With this I could find the txnID and know that a response was for a specific webhook invocation. However, I have to return all of the event data in the response. I was hoping to use mustache code to trim this down. This is what I tried but it does not work.

{{#PARTICLE_EVENT_VALUE}} 
   txnID: {{txnID}}
{{/PARTICLE_EVENT_VALUE}}
result: {{result}}

I think this fails because PARTICLE_EVENT_VALUE is not a JSON list. But perhaps there is some subtlety here that I don’t understand? Or another way to parse the event value JSON in the response template? I am not a master of mustache code.

(The actual response templates that I use generate formatted data that is more easily parsable on the device, but this example is pared down to just show the issue I’m trying to address. So thanks for thinking about ways to format the response better, but that isn’t the issue here.)

Talking about this more, we thought that one way may be to append a one-up value to the end of each event we publish to fire off a web hook. If our webhook is getAuth, then we would publish getAuth_1 the first time; getAuth_2 the second time, etc. In our cloud callback routine we’d parse this value from the Event Name and correlate the response with the appropriate request.

Not quite. Even if PARTICLE_EVENT_VALUE is a JSON string, the main issue is that nothing of the incoming event data is passed to the response side unless its relayed by the remote server (publish -> webhook request -> remote server -> webhook response -> subscription) there are no short-cuts from one stage to another bypassing any in between stages (apart from "self-subscribing" to the event).
Data that gets dropped between two stages will be gone for good.

Although such a feature was requested a long time ago, Particle hasn't picked up on it so far :wink:

BTW, pity that your remote side doesn't offer a feature like "nonce exchange".
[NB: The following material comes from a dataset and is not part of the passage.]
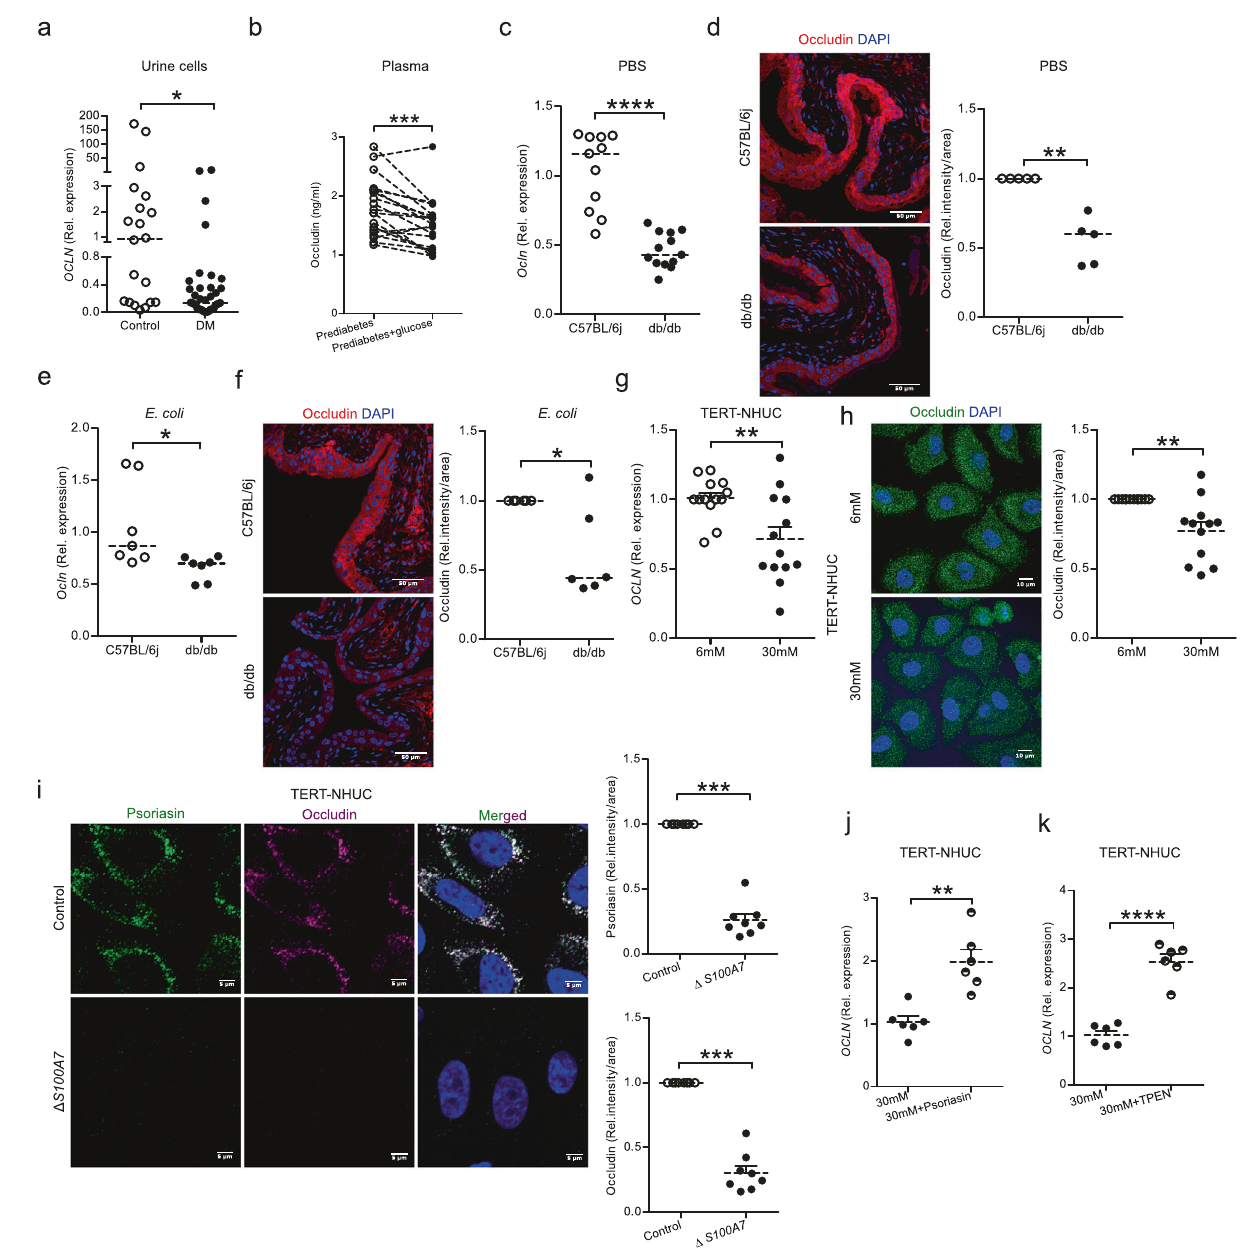
Fig. 3 | Effect of diabetes and high glucose on occludin. a Expression of OCLN mRNA in urine cells from non-diabetic ( n =20) and diabetic patients, DM ( n =36) (unpaired two-tailed t test, p =0.0391). b Plasma occludinlevels inindividuals with prediabetes ( n =20) before and 2h after i.v. glucose infusion (paired two-tailed t test, p =0.0003). Expression of c Ocln mRNA (unpaired two-tailed t test, p ≤ 0.0001) and d protein in PBS treated diabetic, db/db ( n =13; n =5) and non- diabetic, C57BL/6j ( n =11; n =5) mice respectively (Mann-Whitney two-tailed test, p =0.0075).Expressionof e Ocln mRNA(unpairedtwo-tailedttest, p =0.0289)and f protein in 24h E. coli infected db/db and C57BL/6j mice ( n =7; n =6 each) respectively (Mann-Whitney two-tailed test, p =0.0493). g Expression of OCLN mRNA level in TERT-NHUC uroepithelial cells cultured with glucose (normal=6 mM: high=30mM) for 24h ( n =13) (unpaired two-tailed t test, p =0.0059). h Representative microscopy image of occludin after 36h glucose treatment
I don’t think that’s true anymore. If I add {{PARTICLE_EVENT_VALUE}} to the Response Template then I do get back the data that was in the published event. My event data is JSON so I was hoping I could parse it with the mustache code.

Hmm, I’d have to double check.
I had performed some tests before posting and in these tests the behaviour was as it was expected from past experience - maybe confirmation bias :blush:

I think you’re both right, sort of.

The initial event variables like {{PARTICLE_EVENT_VALUE}} are available to the hook-response template.
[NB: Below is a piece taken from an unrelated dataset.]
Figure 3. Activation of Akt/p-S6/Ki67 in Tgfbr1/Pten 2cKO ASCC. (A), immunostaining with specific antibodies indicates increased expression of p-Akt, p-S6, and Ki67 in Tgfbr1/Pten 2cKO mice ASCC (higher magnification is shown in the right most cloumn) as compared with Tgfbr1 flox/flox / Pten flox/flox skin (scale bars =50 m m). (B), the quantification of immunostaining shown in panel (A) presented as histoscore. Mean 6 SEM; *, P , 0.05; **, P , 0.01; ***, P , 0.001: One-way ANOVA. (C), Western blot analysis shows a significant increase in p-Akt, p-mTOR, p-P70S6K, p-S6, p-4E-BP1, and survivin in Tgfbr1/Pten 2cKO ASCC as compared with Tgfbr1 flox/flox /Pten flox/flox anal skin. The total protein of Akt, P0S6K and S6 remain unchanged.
However, only the response body from the server handling the webhook body is JSON parsed and available is separate variables to the hook-response template.

Thus, even though the initial request body is sort of visible, it’s not available as mustache variables in the response template, because the assumption is that you’re interested in parsing the response from the web server, not the original request.

1 Like

Thanks for the clarification. That helps a lot.

This topic was automatically closed 30 days after the last reply. New replies are no longer allowed.